The frame is formed by melting the aluminium and drawn through a die to get the shape. The rough
racket is then placed in a drilling machine, and holes are drilled for the yoke (the throat piece that holds
the bottom of the strings) on the sides for the strings, and at the base of the stick. The frames are then
placed in a sander to smooth out sharp edges left from the drilling (Woodward, 2010). After the rackets
are O tempered by heating then and quenching. This process hardens the aluminum, giving the racket
additional strength. The rackets are placed on a tray in an oven and heated to white-hot. Then the tray is
removed from the oven and the rackets are immersed in water. After tempering, the rackets may also be
anodized. They are immersed in a mild sulfuric acid solution, and an electric current is passed through the
bath. This treatment changes the surface of the aluminum, and gives the rackets a shiny finish
(Woodward, 2010). The rackets are then strung, usually with nylon or polyester and finished. The rackets
are tested for strength, durability, flex and other important criterias.
The material used must have the following criteria:

High strength to weight ratio is a key factor as the material must be strong enough to withstand
the impact of the oncoming ball and be light so that the user can swing easily.

Flexibility is also an important consideration. Flexible frames have greater shock absorption
properties to improve shooting precision, stiffer frames provide more power by keeping the head
rigid and truer to the incoming ball but the vibrations must be absorbed elsewhere, such as in the
arm (Claire Davis, 2010).

High stiffness, Young’s Modulus and durability- This ensures that the impact of the ball does not
easily deform the racket. The modulus must be within a range that allows flexibility but also
sturdiness. It must be able to undergo stress without wearing easily.

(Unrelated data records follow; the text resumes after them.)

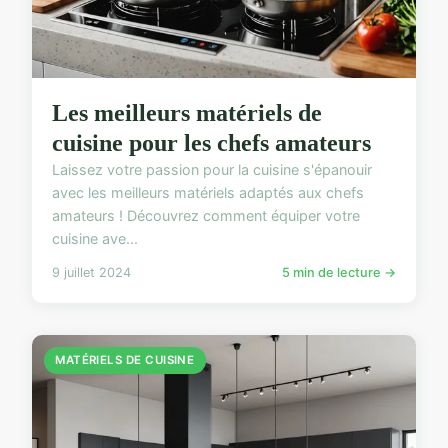
Les meilleurs matériels de
cuisine pour les chefs amateurs
Laissez votre passion pour la cuisine s'épanouir
avec les meilleurs matériels adaptés aux chefs
amateurs ! Découvrez comment équiper votre
cuisine ave...
9 juillet 2024
5 min de lecture →
MATÉRIELS DE CUISINE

The Designation number for aluminum alloy used in rackets are as follows:
Silicon- 4XXX
Magnesium- 5XXX
Magnesium & Silicon-6XXX
Zinc-7XXX
The first digit (Xxxx) indicates the principal alloying element, which has been added to the aluminum
alloy and is often used to describe the aluminum alloy series. The second single digit (xXxx), if not 0,
indicates a modification of the specific alloy, if it is zero it indicates the original alloy and the last two
digits identify different aluminium alloys in the group or series (Aalco, 2005).
Example: 6061 and 6063 The 6 indicates that it is of Magnesium and Silicon alloy series, the 0 indicates
that there is no modification to the alloy, and the 61 and 63 identifies it in the 6xxx series.